MIT researchers have come up with new ways to use artificial intelligence to design nanoparticles that can provide RNA vaccines and other types of RNA therapies more efficiently.
After training machine learning models to analyze thousands of existing delivery particles, researchers used it to predict new materials that would work even better. This model allowed researchers to identify particles that work well in different types of cells and discover ways to incorporate new types of material into the particles.
“What we did was to accelerate the identification of the optimal mix of ingredients of lipid nanoparticles and apply machine learning tools to help target different cell types or incorporate a variety of materials that are much faster than before.”
The approach could dramatically speed up the process of developing new RNA vaccines and therapies that can be used to treat obesity, diabetes and other metabolic disorders, researchers say.
Former MIT Postdoc Alvin Chan is currently an assistant professor at Nanyang Technological University and currently an assistant professor at the University of Minnesota, Ameya Kirtane is the lead author of the new open access research that is emerging today. Natural Nanotechnology.
Particle Prediction
RNA vaccines, such as the SARS-COV-2 vaccine, are usually packaged in lipid nanoparticles (LNPs) for delivery. These particles prevent mRNA from degradation in the body and help enter the cells after it is injected.
Creating particles that handle these jobs more efficiently can help researchers develop more effective vaccines. Additionally, better delivery vehicles can facilitate the development of mRNA therapies that encode genes for proteins that can be useful in treating a variety of diseases.
In 2024, Traverso’s lab launched a multi-year research program funded by the U.S. Advanced Research Projects Agency (ARPA-H) to develop new ingestible devices that can achieve oral delivery of RNA therapy and vaccines.

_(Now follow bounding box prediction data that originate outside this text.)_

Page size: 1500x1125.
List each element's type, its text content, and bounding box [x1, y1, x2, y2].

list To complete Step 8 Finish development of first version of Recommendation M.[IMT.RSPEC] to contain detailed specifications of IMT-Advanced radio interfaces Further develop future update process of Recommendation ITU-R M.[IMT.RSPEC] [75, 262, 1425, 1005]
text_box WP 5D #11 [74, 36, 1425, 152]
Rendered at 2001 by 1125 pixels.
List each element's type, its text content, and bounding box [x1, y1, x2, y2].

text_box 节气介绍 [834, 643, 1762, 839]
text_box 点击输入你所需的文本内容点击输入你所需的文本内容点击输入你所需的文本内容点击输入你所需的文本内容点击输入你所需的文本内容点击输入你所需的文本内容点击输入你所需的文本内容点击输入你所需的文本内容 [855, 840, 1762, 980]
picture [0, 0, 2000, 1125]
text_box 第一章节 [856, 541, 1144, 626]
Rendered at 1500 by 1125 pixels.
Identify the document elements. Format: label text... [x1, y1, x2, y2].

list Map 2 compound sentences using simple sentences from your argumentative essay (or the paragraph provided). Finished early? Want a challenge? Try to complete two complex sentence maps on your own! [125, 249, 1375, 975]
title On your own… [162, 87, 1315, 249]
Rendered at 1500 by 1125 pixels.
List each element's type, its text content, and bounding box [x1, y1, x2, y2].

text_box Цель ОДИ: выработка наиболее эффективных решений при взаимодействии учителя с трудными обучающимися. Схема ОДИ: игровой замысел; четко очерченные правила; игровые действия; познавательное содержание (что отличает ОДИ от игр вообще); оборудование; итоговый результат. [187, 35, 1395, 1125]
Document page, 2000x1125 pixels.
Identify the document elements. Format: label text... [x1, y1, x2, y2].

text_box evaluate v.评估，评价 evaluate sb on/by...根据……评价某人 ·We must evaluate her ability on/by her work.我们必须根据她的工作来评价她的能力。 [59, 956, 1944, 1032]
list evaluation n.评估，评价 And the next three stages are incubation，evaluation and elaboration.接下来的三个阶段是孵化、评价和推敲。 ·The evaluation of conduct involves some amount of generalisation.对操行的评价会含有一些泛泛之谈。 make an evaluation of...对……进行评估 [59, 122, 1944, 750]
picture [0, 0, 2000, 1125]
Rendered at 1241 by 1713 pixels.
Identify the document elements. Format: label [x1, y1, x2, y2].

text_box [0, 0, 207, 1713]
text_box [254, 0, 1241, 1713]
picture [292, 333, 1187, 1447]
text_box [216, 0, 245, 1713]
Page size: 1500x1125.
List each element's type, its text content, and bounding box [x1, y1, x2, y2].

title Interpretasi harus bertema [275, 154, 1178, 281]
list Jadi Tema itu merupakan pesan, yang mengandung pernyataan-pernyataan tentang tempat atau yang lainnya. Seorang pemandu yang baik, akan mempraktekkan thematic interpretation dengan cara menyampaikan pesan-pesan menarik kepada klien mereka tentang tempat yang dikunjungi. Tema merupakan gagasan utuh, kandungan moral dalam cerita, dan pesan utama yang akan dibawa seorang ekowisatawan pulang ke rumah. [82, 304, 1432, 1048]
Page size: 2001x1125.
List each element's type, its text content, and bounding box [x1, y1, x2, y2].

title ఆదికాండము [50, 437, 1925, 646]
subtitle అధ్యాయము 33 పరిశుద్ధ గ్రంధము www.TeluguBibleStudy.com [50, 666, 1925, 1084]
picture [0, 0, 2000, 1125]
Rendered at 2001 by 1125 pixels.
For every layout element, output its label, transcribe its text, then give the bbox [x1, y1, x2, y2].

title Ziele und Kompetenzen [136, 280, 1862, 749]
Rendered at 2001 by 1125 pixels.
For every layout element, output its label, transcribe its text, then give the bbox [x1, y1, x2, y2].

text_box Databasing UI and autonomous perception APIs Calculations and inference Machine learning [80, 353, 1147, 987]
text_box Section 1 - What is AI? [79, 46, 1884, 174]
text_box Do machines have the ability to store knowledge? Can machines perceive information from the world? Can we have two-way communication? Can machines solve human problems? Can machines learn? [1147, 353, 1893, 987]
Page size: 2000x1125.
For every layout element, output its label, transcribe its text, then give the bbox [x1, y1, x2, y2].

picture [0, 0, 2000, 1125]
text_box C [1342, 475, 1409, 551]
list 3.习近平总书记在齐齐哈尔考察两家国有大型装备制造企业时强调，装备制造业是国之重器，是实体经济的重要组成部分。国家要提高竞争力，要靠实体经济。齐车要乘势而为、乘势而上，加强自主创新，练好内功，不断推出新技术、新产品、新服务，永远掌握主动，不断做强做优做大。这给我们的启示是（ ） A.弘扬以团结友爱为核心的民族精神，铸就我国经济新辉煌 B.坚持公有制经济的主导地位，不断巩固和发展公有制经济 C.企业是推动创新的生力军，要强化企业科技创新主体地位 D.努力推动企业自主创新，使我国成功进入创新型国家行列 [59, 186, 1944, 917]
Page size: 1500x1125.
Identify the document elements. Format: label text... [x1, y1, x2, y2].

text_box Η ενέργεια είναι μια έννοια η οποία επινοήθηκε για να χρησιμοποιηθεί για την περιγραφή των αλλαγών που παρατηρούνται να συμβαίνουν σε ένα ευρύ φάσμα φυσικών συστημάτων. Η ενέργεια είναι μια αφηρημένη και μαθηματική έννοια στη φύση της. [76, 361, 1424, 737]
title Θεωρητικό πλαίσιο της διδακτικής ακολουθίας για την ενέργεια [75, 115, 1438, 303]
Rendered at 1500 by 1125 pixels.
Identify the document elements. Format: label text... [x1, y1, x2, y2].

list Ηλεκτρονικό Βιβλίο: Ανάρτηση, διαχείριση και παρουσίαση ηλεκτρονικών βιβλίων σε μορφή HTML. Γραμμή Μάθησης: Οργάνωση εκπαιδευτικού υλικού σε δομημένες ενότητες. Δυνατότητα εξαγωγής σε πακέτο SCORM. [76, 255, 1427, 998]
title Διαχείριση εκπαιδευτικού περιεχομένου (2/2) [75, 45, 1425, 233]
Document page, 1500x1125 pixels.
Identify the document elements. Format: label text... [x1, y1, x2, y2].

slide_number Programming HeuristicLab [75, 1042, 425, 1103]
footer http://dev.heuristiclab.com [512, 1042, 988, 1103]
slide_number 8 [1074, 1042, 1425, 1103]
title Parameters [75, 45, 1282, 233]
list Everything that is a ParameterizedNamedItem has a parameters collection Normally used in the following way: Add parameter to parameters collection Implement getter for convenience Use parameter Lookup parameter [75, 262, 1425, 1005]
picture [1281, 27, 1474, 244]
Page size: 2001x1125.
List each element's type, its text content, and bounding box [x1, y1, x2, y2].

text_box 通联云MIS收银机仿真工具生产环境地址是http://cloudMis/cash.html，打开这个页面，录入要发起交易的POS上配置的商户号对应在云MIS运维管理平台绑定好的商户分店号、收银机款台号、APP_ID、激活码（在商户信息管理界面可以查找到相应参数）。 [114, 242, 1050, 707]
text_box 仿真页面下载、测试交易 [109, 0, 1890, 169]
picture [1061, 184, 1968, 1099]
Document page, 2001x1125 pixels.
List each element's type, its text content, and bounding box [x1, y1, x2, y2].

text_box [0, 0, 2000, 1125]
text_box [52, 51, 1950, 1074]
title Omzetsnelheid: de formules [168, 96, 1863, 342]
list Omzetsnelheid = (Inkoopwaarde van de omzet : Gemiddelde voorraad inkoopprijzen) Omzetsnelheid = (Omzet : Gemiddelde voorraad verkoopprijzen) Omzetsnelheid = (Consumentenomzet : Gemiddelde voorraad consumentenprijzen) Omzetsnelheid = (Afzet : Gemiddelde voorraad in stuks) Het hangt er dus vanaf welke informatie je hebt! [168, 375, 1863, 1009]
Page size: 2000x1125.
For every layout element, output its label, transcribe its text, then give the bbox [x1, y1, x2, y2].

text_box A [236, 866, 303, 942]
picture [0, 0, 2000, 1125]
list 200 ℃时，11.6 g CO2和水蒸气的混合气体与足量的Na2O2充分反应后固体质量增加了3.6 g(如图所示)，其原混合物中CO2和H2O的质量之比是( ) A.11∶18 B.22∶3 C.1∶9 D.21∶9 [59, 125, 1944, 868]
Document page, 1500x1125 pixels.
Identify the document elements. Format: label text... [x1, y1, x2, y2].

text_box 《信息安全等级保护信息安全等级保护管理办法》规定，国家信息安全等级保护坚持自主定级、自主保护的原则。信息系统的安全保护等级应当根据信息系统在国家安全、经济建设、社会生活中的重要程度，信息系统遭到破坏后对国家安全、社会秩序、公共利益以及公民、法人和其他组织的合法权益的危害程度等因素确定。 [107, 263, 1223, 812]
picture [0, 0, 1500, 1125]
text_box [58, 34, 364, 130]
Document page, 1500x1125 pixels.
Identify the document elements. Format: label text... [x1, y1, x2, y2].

“Part of what we’re trying to do is develop ways to produce more protein, for example, for therapeutic applications. Maximizing efficiency is important to increase the amount of cells that can be produced,” says Traverso.
Typical LNPs are made up of four components: cholesterol, helper lipids, ionizable lipids, and lipids attached to polyethylene glycol (PEG). Various variations of each of these components can be exchanged to create a huge number of possible combinations. Modifying these formulations and testing each individually is very time-consuming, so Traverso, Chan, and their colleagues decided to resort to artificial intelligence to speed up the process.
“Most AI models of drug discovery focus on optimizing a single compound at once, but that approach does not work with lipid nanoparticles made of multiple interacting components,” says Chan. “To address this, we developed a new model called Comet, inspired by the same transformer architecture that runs large-scale language models like ChatGpt. Just as these models understand how words form meaning, Comet learns how different chemical components combine in nanoparticles and affect their properties.
To generate training data for machine learning models, researchers created a library of approximately 3,000 different LNP formulations. The team tested each of these 3,000 particles in the lab to see how efficiently the payload could be delivered to cells, and fed all this data to a machine learning model.
After the model was trained, the researchers asked to predict new formulations that would perform better than existing LNPs. They tested these predictions by using a new formulation to supply mRNA encoding fluorescent proteins to mouse skin cells grown in lab dishes. They found that the LNP predicted by the model actually performs better than the particles in the training data, and in some cases better than commercially used LNP formulations.
Accelerated development
Researchers began asking additional questions after showing that the model could accurately predict particles that would efficiently provide mRNA. First, they wondered whether they could train a model on nanoparticles that incorporates a fifth component known as branched polybeta aminoesters (PBAEs).
Research by Traverso and his colleagues showed that these polymers can effectively deliver nucleic acids themselves, so they wanted to investigate whether adding them to LNPs would improve the performance of LNPs. The MIT team created a set of approximately 300 LNPs containing these polymers and used them to train the models. The resulting model can predict additional formulations using PBAE, allowing for better behavior.
Next, the researchers began training models to make predictions about LNPs that function optimally in a variety of cells, including a type of cell called CACO-2 derived from colorectal cancer cells. Again, this model was able to predict LNPs that efficiently deliver mRNA to these cells.
Finally, the researchers used the model to predict which LNPs could withstand freeze drying. This is a lyophilization process that is often used to increase the shelf life of a drug.
“It’s a tool that can help you adapt to a completely different set of questions and accelerate development. We did a large training set in our model, but we did a more focused experiment and got an output that would help you with very different types of questions,” says Traverso.
He and his colleagues are currently working on incorporating some of these particles into potential treatments for diabetes and obesity. This is two of the main targets of the ARPA-H-funded project. Therapeutic agents that can be provided using this approach include GLP-1 mimetics that have similar effects to Ozempic.
This study was funded by the Koch Institute’s Go Nano Marble Center, Karl Van Tassel Career Development Professorship, MIT School of Mechanical Engineering, Brigham and Women’s Hospital, and ARPA-H.